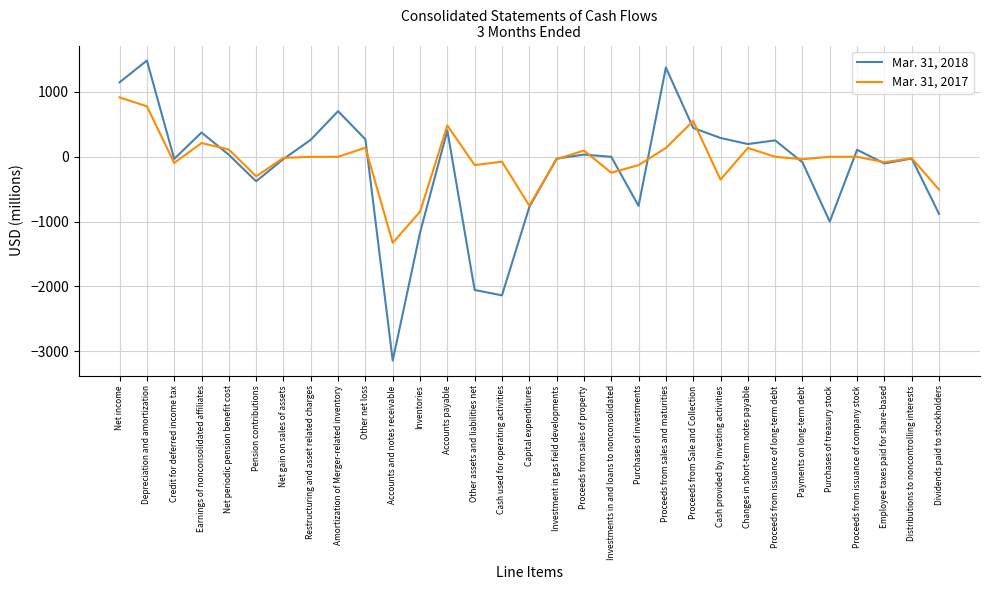

What position from the right is Accounts and notes receivable?

21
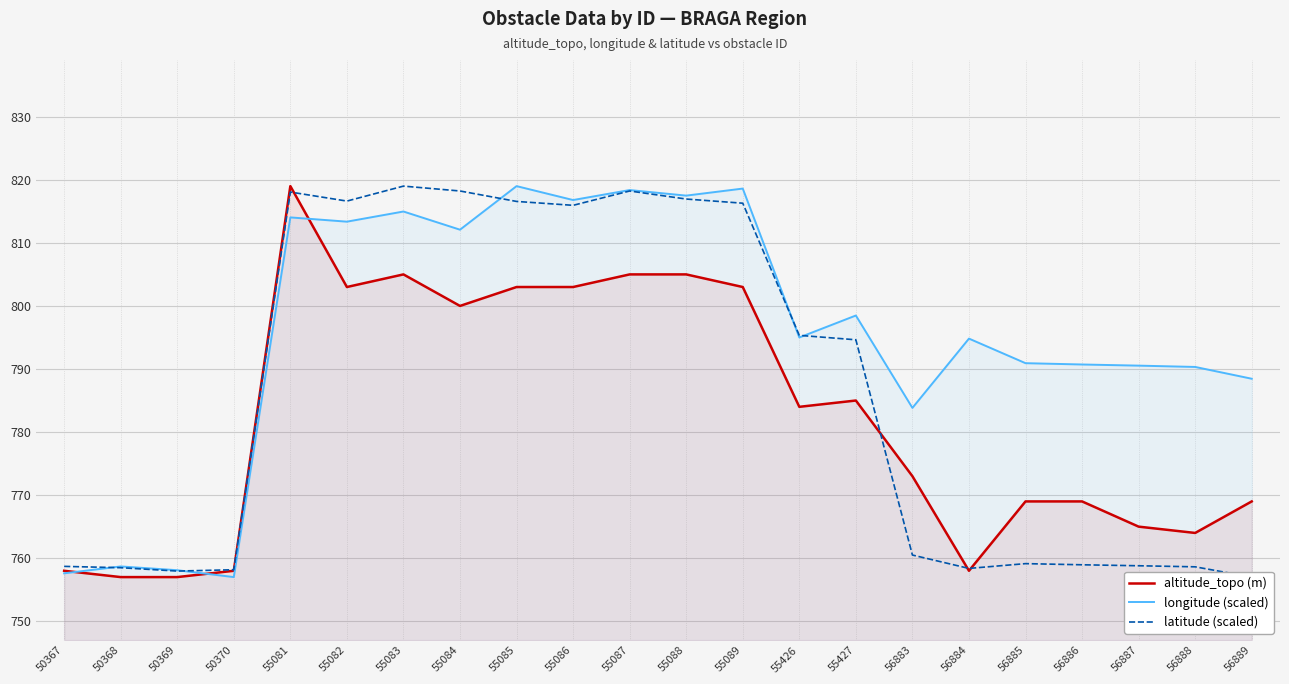

Where is longitude (scaled) nearest to the value 788?

56889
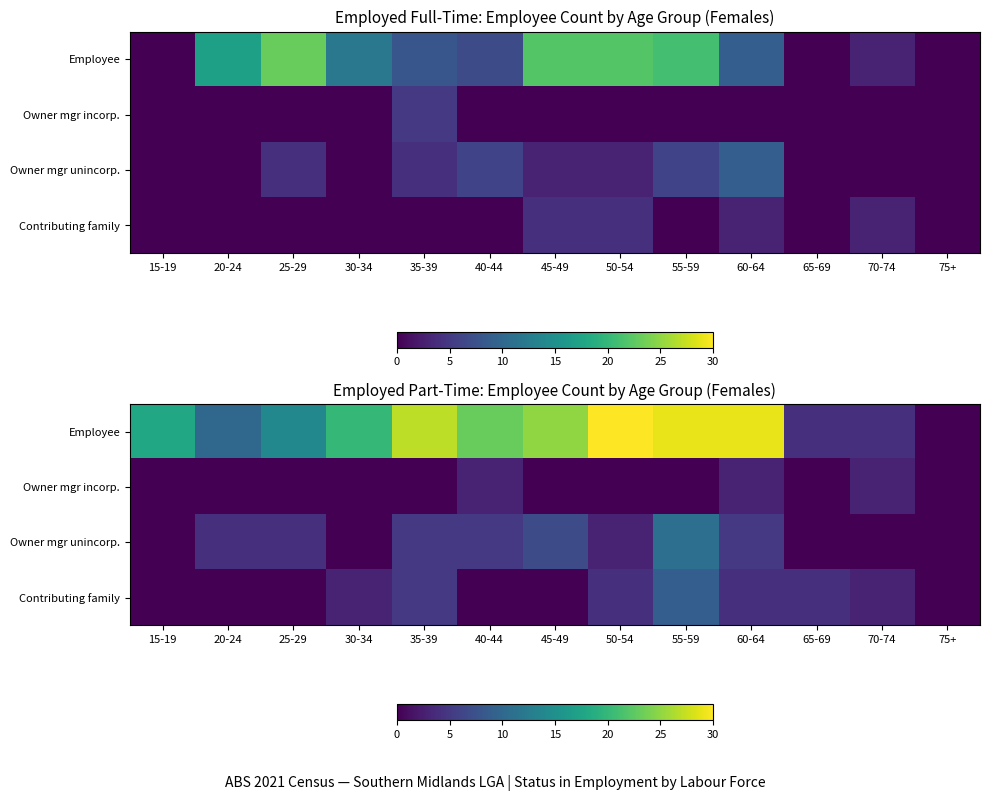

Which series has the widest spread of values?

Employee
◇ ◇ ◇
**About this task**
Render the listing above as a Markdown table with two columns, Row and Text. Put each non-blank line in its own row, numbered from 1, and omit the picture lines.

**Reply to the task**
| Row | Text |
|---|---|
| 1 | What position from the right is Accounts and notes receivable? |
| 2 | 21 |
| 3 | Where is longitude (scaled) nearest to the value 788? |
| 4 | 56889 |
| 5 | Which series has the widest spread of values? |
| 6 | Employee |